─── EXCERPTED DATA ───
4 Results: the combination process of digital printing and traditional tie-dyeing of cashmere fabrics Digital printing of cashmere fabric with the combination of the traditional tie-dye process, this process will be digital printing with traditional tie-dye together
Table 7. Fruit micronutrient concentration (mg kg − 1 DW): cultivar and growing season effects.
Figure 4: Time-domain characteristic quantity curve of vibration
───
─── EXCERPTED DATA ───
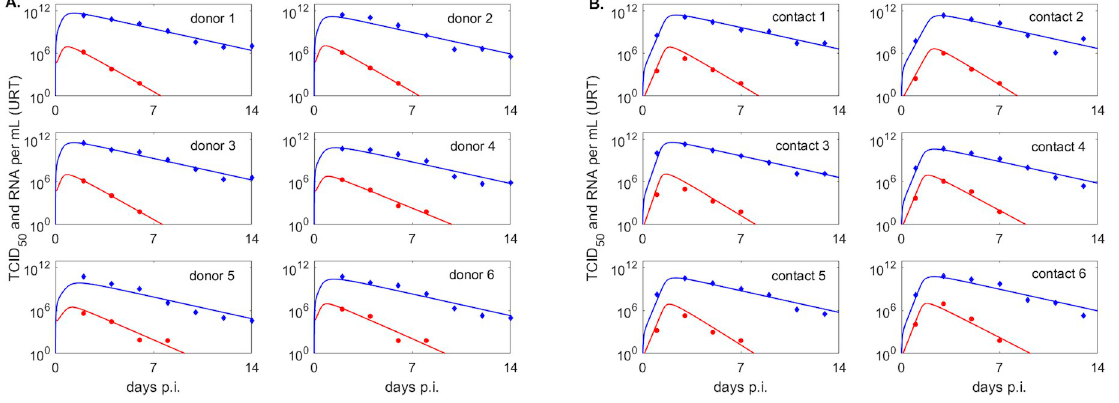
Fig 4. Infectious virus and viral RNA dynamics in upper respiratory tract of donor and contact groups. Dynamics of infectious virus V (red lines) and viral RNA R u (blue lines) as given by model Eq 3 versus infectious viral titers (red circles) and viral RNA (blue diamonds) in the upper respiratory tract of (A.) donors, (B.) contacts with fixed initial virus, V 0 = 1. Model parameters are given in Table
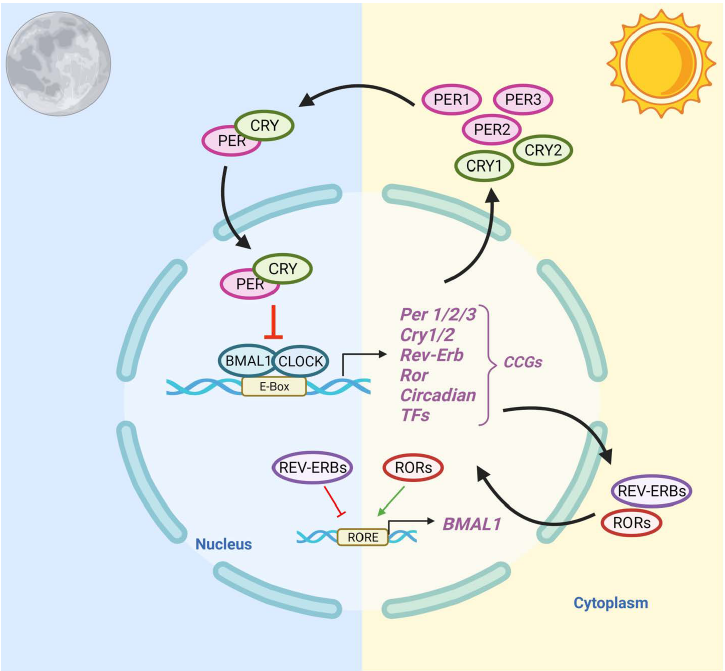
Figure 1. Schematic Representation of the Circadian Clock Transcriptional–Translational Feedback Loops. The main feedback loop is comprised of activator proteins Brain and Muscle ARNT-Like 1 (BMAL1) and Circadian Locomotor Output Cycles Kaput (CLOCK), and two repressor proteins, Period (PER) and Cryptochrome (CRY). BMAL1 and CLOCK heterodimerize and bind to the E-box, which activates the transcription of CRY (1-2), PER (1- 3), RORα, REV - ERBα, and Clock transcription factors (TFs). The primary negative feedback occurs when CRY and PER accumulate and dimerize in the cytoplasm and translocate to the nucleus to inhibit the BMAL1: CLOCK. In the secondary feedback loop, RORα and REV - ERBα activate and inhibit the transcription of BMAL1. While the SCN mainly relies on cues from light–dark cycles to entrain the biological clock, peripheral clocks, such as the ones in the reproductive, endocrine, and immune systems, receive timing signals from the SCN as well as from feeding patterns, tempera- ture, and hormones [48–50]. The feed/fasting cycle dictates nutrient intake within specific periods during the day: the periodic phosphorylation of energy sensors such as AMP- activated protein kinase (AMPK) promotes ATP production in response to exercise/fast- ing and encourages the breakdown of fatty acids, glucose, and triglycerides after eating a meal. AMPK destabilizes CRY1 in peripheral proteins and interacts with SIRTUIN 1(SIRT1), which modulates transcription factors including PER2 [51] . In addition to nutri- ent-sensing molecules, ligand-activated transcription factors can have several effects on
───
─── EXCERPTED DATA ───
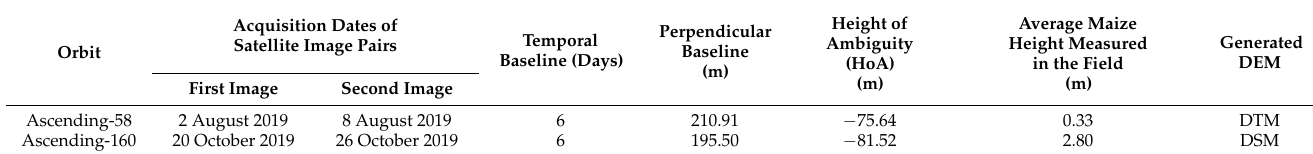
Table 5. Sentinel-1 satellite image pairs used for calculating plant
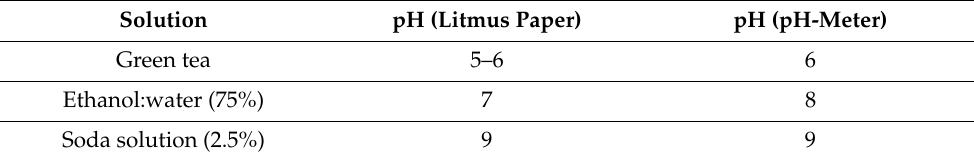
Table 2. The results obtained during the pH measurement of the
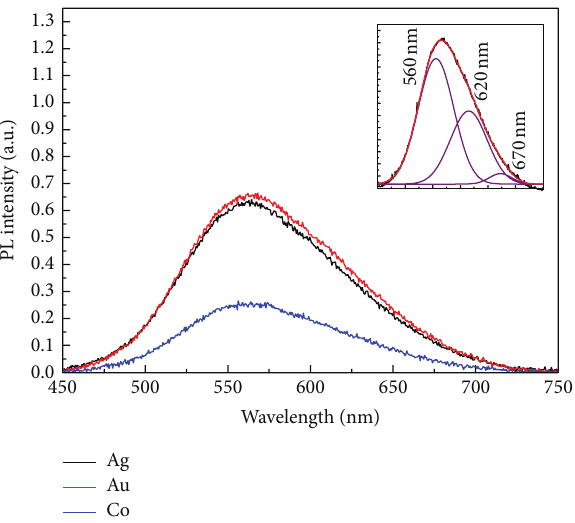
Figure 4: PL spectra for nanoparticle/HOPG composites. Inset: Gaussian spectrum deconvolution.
───
Return all lines from the data that include the string "Table".

• **RESPONSE**:
Table 7. Fruit micronutrient concentration (mg kg − 1 DW): cultivar and growing season effects.
Fig 4. Infectious virus and viral RNA dynamics in upper respiratory tract of donor and contact groups. Dynamics of infectious virus V (red lines) and viral RNA R u (blue lines) as given by model Eq 3 versus infectious viral titers (red circles) and viral RNA (blue diamonds) in the upper respiratory tract of (A.) donors, (B.) contacts with fixed initial virus, V 0 = 1. Model parameters are given in Table
Table 5. Sentinel-1 satellite image pairs used for calculating plant
Table 2. The results obtained during the pH measurement of the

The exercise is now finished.